End users of large data banks must be protected from having to know how the data is organized in the machine – the internal representation. Generally most application programs should remain unaffected when the internal representation of data is changed or even when some aspects of the external representation are changed.

The guiding principle of Data Virtualization is:

Users and applications should be independent of the physical and logical structure of data

Data abstraction and decoupling

Companies store a lot of data over different data sources that is built over time.

These data sources are developed using different technologies and have very different data models from each other that includes both structured and unstructured data.

In a typical Data warehouse structure, we usually see that the given data is used by two types of people:

First is the IT guy that does the development of data (IT View)
Second is the end user that focuses on data only from the business point of view (Business View)

From IT point of view, we must handle heterogenous systems that is different schemas, query language, data models, security mechanisms and must deal with rapidly changing environment like Business conditions, technology evolution, changes in infrastructure.

End users see relationships between the data assets like whether the models are stable throughout the time, business policies are expressed in terms of the model and end users expect consistent performance.

With the increasing Hi-Data growth, IT complexity and Hi-Latency there is an urgent need to decouple these two things. To achieve real time data and do data analytics we need to create a layer in between them.

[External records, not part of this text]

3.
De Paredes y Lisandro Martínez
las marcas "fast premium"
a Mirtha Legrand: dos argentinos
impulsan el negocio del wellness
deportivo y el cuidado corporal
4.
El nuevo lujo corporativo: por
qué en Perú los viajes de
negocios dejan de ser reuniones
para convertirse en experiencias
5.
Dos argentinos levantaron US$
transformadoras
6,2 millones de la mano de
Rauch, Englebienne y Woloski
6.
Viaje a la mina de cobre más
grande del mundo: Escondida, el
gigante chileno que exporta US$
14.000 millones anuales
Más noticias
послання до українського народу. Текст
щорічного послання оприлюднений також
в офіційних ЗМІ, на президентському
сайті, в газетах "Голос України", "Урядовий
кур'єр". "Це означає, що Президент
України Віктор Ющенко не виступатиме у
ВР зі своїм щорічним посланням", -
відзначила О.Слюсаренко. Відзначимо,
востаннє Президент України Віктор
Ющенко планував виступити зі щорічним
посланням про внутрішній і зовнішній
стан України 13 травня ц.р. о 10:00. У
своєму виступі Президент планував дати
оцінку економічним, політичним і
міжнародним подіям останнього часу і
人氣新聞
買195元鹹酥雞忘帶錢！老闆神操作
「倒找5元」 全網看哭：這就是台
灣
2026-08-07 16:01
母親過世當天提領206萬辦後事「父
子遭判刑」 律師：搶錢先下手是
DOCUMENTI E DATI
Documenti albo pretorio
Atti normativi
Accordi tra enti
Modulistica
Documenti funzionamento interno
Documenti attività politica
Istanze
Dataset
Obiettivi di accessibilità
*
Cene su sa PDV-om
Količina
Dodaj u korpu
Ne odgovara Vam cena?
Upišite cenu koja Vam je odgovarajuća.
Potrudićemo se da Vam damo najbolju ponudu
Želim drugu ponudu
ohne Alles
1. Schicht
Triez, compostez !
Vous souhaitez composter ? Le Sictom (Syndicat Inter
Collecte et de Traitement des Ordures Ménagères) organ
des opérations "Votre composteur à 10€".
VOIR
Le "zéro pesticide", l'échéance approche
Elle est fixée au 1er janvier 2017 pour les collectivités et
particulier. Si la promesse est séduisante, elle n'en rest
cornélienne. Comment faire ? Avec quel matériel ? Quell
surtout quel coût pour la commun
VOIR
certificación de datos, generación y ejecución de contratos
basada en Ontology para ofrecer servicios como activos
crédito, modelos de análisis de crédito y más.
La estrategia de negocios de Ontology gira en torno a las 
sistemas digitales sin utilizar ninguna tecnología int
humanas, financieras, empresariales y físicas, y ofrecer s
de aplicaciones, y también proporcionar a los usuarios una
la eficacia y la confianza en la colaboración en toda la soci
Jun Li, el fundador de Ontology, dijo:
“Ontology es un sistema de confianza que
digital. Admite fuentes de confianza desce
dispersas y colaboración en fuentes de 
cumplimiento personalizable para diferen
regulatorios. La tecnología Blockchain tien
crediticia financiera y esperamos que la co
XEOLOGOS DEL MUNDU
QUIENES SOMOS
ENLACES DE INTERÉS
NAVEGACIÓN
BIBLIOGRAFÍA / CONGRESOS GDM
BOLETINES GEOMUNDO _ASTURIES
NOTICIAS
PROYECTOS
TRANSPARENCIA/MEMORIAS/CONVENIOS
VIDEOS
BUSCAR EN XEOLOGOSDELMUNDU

So here comes data virtualization.

What is Data Virtualization?

Data virtualization acts as an abstraction layer. It bridges the gap between the complexity for IT teams and the data consumption needs of business users.

Bridging the gap

Data virtualization is a logical layer which:

Delivers business data in real time to business users
Connect to disparate data sources and integrates them without replicating the data
Enables faster access to all data, reduces cost and is more agile to changes

So, we can define the data virtualization as –

“Data virtualization can be used to create virtualized and integrated views of data in-memory rather than executing data movement and physically storing integrated views in a target data structure. It provides a layer of abstraction above the physical implementation of data, to simplify query logic.”

What data virtualization is not –

It is not ETL tool – ETL tools are designed to replicate data from one point to another
It is not data visualization – Data visualization tools are Tableau, Power BI
It is not a database – Data virtualization doesn’t store any data

Why Data Virtualization?

Data virtualization is used for integration of data. But the question arises that why to use data virtualization for integration when we already have different other concepts like ETL and ESB?

Extract, Transform and Load (ETL) processes were the first data integration strategies.

In an ETL process the data is extracted from a source, transformed, and loaded into another data system. This process was very efficient and effective at moving large set of data. But moving data to another system requires new repository. And this repository needs to be maintained from time to time. Also, the data stored is not real time data. The end user must wait until the new data is loaded again and ready to use.

So, the key challenges were:

Timely data
Available data
Instant data
Adaptable data

But data virtualization fixes all these and provides data that is:

Available
Integrated
Consistent
Correct
Timely
Instant
Documented
Trusted
Actionable
Adaptable

Data virtualization supports a wide variety of sources and targets, which makes it an ideal data integration strategy to complement ETL processes.